__Supplied records__
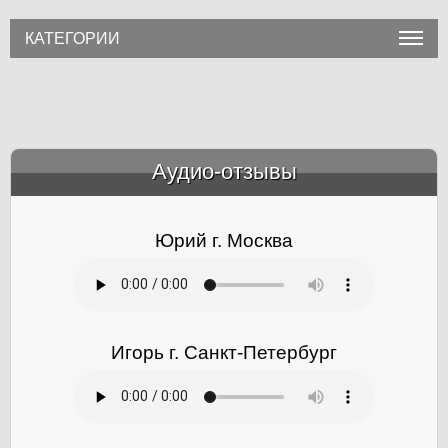
КАТЕГОРИИ
Аудио-отзывы
&amp;nbsp;
Юрий г. Москва
Игорь г. Санкт-Петербург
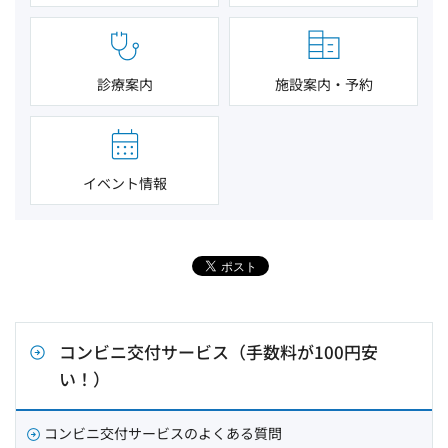
診療案内
施設案内・予約
イベント情報
コンビニ交付サービス（手数料が100円安
い！）
コンビニ交付サービスのよくある質問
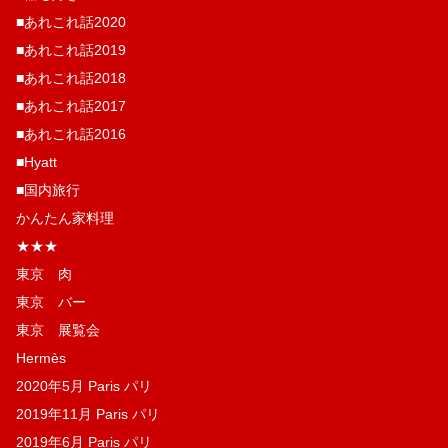
■あれこれ話2020
■あれこれ話2019
■あれこれ話2018
■あれこれ話2017
■あれこれ話2016
■Hyatt
■国内旅行
かんたん家料理
★★★
東京 肉
東京 バー
東京 展覧会
Hermès
2020年5月 Paris パリ
2019年11月 Paris パリ
2019年6月 Paris パリ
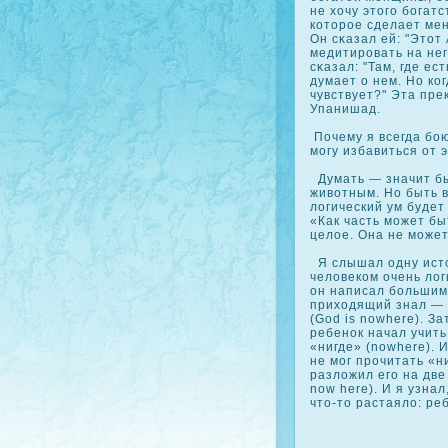
не хочу этого богат
кοторое сделает ме
Он сκазал ей: "Этот
медитировать на нег
сκазал: "Там, где ес
думает о нем. Но кοг
чувствует?" Эта пр
Упанишад.
Почему я всегда бою
могу избавиться от э
Думать — значит бы
животным. Но быть 
логический ум будет
«Как часть может б
целое. Она не может
Я слышал одну исто
человеком очень логи
он написал большими
приходящий знал — 
(God is nowhere). За
ребенок начал учить
«нигде» (nowhere). И
не мог прочитать «н
разложил его на две 
now here). И я узнал
что-то растаяло: ре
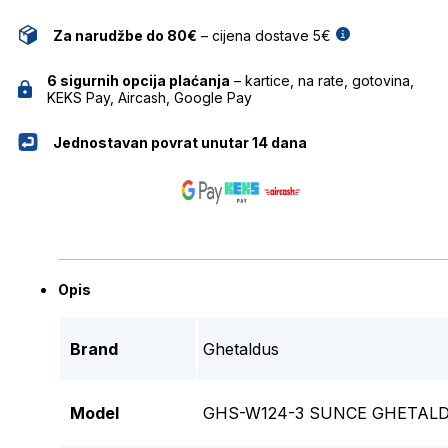
Za narudžbe do 80€
– cijena dostave 5€
6 sigurnih opcija plaćanja
– kartice, na rate, gotovina,
KEKS Pay, Aircash, Google Pay
Jednostavan povrat unutar 14 dana
Opis
Brand
Ghetaldus
Model
GHS-W124-3 SUNCE GHETAL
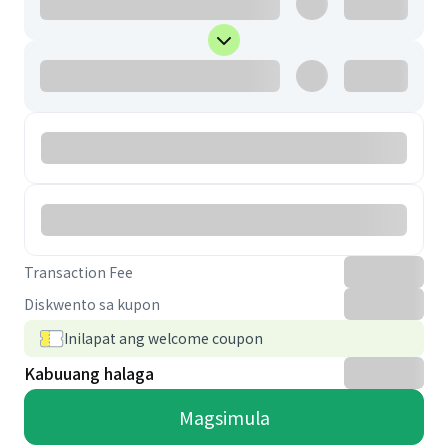
Transaction Fee
Diskwento sa kupon
Inilapat ang welcome coupon
Kabuuang halaga
Magsimula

__Request__
Copy the rows from the line with "Za narudžbe do 80€" through the last line of the rows, both ends included, keeping every line as it is. Leave out the pictures.

__Answer area__
Za narudžbe do 80€
– cijena dostave 5€
6 sigurnih opcija plaćanja
– kartice, na rate, gotovina,
KEKS Pay, Aircash, Google Pay
Jednostavan povrat unutar 14 dana
Opis
Brand
Ghetaldus
Model
GHS-W124-3 SUNCE GHETAL
Transaction Fee
Diskwento sa kupon
Inilapat ang welcome coupon
Kabuuang halaga
Magsimula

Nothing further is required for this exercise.